### BRIEF:
List every budget deficit amount stated in the budget passage, along with the year or period each one covers.

### DOCUMENT PASSAGE:
The budget policy approach and position continue to be influenced by the COVID-19 pandemic.
Despite the relatively good health and economic news in Australia, the budget deficit is set to be $107 billion in 2021-22 after a record $161 billion in 2020-21.
There will be budget deficits totalling a further $235 billion in the three years to 2024-25 at which point government debt will hit $1,200,000,000,000 (that is $1.2 trillion).
That government debt will be around $100,000 per Australian household.
Interest has to be paid on this debt, of course, and it would be fiscally prudent to one day in future, have a policy binge that reduces the level of debt.
More from Federal Budget 2021:
But for now, the level of debt and reducing the potentially restrictive impact it will have in the years ahead are second order issues as the recovery from the COVID-19 recession is locked in and all arms of policy – monetary and fiscal – are targeted at getting back to full employment.
Frydenberg – the biggest spending Treasurer on record
The spending of the Morrison government would make Gough Whitlam blush.
(For younger readers, Whitlam was Prime Minister in the early 1970s who was maligned for series of massive increases in government spending.)
The raft of policy changes in Treasurer Josh Frydenberg’s budget have a huge price tag. According to the budget papers, the impact of policy decisions taken since the December 2020 Mid Year Economic and Fiscal Update totalled $88 billion in the four years from 2020-21 to 2023-24.
Government spending as a proportion of gross domestic product hit a record 32.1 per cent of GDP in 2020-21, will ease to 27.3 per cent in 2021-22 and will remain above 26 per cent of GDP through to 2024-25.

### RECORDED DATA:
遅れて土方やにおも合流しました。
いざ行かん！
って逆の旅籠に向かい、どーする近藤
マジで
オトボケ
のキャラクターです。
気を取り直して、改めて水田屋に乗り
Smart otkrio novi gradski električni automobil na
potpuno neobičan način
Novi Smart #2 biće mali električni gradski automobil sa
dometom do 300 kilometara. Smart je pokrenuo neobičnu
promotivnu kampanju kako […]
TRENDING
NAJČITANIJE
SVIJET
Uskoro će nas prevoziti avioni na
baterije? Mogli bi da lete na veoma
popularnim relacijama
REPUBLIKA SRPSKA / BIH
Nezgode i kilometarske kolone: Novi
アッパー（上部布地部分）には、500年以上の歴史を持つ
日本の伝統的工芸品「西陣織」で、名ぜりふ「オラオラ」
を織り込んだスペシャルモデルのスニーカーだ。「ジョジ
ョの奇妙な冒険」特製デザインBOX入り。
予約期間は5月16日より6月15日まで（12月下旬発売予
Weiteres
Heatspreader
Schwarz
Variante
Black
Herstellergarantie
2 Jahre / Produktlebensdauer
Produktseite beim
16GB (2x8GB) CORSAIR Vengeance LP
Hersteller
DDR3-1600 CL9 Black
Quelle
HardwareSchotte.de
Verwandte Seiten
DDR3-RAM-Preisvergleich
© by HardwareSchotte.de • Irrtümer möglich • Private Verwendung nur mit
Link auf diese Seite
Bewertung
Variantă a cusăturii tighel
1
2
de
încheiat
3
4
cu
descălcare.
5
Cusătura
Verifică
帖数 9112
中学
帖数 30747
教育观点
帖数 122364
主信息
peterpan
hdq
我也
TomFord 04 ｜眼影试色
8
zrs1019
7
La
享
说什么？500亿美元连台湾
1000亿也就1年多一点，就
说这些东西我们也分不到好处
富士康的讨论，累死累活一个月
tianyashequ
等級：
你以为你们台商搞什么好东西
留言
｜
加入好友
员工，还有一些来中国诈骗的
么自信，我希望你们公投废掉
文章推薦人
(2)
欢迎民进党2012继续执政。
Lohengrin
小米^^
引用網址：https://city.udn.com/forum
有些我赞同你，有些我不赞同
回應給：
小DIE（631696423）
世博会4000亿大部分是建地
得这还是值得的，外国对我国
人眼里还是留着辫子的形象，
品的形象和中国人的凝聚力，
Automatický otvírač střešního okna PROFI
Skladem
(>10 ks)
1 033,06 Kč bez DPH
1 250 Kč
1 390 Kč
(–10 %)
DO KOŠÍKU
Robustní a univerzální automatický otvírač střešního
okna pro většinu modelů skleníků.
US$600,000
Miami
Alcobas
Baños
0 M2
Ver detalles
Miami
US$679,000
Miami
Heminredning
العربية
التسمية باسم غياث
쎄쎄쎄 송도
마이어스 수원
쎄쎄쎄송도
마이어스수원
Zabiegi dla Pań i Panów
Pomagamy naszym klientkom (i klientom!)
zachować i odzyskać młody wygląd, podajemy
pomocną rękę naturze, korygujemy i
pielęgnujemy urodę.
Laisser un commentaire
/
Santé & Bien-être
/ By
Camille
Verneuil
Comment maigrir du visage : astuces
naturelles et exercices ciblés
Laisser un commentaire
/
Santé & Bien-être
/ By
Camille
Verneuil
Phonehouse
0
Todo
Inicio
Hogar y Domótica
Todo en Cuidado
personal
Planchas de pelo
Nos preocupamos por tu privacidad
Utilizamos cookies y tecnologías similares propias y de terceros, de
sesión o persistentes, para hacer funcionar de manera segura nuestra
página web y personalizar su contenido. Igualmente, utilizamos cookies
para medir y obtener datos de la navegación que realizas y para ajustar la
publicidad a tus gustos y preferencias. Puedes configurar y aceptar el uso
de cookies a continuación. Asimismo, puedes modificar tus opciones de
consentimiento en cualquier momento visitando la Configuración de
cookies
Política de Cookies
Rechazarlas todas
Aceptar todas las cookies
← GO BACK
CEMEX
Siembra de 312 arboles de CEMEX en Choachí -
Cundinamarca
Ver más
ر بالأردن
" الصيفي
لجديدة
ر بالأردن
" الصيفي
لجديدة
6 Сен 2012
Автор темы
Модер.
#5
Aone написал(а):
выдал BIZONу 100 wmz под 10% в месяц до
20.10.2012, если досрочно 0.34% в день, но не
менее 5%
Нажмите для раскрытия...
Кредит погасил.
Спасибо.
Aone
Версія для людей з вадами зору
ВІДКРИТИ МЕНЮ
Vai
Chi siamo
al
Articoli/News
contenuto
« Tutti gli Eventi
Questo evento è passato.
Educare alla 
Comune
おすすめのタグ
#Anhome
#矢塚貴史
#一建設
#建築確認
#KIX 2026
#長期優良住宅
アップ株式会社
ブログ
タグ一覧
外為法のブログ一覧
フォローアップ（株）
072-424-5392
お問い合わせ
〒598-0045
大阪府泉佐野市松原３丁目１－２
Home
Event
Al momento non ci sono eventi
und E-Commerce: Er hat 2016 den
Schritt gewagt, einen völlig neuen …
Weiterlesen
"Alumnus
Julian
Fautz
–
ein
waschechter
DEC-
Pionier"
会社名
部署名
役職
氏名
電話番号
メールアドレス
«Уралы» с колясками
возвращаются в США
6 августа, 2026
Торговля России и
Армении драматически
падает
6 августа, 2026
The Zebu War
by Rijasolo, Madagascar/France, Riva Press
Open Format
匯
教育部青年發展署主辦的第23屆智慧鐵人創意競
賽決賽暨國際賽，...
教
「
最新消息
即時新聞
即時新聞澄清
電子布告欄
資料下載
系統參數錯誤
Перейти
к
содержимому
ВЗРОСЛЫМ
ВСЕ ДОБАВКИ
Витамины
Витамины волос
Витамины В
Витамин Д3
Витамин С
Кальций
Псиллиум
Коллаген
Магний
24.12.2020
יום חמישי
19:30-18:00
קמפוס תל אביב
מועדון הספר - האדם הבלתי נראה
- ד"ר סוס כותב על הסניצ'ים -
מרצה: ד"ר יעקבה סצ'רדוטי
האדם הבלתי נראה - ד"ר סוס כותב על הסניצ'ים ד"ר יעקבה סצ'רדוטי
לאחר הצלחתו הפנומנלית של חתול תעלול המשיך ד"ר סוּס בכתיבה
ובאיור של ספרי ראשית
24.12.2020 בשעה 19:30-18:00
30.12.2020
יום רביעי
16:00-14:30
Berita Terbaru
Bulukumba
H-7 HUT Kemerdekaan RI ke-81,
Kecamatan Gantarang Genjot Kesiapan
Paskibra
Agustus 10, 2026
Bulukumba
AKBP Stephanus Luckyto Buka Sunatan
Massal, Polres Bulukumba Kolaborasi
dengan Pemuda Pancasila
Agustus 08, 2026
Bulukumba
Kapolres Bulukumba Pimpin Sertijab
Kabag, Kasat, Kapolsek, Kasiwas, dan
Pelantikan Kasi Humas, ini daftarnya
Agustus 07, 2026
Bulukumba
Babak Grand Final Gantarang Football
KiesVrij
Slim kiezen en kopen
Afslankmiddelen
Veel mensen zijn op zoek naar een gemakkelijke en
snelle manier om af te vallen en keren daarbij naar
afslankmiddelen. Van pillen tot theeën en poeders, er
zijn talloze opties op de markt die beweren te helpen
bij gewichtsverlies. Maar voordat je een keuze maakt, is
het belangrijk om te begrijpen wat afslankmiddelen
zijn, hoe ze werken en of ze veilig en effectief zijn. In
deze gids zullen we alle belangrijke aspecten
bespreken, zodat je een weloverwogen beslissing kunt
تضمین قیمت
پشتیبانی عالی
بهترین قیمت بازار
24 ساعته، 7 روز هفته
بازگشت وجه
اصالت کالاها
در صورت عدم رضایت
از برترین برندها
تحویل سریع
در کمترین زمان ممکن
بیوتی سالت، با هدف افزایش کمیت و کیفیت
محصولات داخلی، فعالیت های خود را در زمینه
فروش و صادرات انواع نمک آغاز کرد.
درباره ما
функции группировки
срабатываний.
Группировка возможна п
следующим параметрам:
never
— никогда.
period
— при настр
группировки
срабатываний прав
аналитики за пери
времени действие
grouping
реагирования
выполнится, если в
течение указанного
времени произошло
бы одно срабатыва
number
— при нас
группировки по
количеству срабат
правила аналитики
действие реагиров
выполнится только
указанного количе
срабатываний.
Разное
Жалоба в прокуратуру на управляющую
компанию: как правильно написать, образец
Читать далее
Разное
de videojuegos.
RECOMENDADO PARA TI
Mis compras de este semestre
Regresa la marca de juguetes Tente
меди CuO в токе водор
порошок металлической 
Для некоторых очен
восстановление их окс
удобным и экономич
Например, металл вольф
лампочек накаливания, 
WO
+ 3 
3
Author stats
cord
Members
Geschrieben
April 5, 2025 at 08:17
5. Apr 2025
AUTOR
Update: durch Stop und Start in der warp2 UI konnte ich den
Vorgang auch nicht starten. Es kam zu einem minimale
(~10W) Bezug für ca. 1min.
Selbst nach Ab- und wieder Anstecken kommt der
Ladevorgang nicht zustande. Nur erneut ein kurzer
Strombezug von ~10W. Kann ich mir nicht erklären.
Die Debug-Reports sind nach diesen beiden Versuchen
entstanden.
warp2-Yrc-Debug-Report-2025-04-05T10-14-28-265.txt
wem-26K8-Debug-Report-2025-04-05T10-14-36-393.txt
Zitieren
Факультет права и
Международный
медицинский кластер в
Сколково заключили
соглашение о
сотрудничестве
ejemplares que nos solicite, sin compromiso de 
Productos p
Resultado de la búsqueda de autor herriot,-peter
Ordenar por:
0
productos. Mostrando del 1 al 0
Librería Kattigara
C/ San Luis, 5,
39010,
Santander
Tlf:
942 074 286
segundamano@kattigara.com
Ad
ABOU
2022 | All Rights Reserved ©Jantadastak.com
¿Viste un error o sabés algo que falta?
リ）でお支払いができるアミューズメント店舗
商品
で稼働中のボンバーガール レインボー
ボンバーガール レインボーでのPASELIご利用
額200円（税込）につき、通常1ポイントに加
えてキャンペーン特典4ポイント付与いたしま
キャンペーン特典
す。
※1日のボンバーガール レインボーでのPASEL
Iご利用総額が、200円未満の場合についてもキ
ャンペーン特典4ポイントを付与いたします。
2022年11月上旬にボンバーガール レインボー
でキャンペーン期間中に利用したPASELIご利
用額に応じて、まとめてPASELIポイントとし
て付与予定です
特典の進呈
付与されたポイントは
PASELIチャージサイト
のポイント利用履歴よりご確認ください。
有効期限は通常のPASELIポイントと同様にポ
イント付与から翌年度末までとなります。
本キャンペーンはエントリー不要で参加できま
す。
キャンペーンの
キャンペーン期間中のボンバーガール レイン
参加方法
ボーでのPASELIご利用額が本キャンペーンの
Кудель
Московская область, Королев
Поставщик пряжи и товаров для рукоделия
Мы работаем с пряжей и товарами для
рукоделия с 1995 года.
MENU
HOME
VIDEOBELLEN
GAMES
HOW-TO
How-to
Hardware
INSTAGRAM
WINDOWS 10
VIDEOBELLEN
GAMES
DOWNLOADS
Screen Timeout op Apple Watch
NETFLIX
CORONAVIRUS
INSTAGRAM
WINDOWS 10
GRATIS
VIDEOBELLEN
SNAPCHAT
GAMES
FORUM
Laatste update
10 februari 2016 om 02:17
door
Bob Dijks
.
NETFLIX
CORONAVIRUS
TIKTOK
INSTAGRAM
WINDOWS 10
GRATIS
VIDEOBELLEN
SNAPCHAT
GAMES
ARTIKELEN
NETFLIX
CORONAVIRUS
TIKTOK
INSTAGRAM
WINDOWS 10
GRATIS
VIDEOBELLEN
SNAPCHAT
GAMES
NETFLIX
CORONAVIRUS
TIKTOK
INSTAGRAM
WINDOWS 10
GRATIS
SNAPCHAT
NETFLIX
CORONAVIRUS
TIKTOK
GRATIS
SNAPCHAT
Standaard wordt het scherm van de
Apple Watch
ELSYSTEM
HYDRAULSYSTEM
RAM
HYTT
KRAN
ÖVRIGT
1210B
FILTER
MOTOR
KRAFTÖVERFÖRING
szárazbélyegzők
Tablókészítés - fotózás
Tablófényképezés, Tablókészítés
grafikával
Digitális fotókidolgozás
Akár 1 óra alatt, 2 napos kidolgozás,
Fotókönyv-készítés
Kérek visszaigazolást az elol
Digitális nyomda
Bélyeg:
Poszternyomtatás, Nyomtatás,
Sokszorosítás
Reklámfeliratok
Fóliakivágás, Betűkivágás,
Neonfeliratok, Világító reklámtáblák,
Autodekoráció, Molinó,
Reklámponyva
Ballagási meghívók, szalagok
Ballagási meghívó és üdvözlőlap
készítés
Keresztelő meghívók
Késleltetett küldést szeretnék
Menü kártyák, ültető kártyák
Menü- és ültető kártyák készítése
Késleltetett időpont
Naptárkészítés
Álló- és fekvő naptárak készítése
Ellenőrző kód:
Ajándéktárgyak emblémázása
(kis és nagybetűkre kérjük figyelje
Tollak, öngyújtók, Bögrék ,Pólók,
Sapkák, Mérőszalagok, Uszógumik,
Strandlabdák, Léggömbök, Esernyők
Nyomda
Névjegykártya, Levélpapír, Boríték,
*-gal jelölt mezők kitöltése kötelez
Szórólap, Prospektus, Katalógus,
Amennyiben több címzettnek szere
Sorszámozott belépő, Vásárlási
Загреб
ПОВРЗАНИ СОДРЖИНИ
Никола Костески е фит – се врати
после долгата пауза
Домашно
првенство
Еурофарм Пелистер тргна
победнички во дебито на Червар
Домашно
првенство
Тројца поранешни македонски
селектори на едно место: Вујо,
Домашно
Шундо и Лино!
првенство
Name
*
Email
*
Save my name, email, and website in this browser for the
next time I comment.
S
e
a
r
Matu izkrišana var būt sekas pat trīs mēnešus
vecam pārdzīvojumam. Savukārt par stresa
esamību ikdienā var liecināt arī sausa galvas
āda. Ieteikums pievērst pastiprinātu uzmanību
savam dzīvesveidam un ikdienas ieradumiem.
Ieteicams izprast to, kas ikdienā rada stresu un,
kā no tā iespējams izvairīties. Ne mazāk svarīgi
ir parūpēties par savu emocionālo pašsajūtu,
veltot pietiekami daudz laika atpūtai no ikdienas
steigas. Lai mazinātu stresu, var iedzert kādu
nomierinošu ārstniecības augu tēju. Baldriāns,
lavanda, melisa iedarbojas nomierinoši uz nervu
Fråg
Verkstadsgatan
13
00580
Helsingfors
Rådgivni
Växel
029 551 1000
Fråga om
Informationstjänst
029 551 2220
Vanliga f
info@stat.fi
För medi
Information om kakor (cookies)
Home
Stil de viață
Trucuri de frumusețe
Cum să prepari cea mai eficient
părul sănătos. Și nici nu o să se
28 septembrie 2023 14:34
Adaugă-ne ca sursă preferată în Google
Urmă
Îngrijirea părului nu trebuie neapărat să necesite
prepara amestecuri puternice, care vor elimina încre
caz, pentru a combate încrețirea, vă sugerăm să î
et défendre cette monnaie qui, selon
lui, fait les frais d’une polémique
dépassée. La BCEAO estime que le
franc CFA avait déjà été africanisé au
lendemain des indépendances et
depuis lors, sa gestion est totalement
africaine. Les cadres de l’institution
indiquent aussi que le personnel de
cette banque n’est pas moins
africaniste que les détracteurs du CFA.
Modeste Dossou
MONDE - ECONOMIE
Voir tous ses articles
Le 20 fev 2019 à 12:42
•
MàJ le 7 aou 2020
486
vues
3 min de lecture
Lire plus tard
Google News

### TASK RESULT:
- $161 billion in 2020-21
- $107 billion in 2021-22
- $235 billion in total over the three years to 2024-25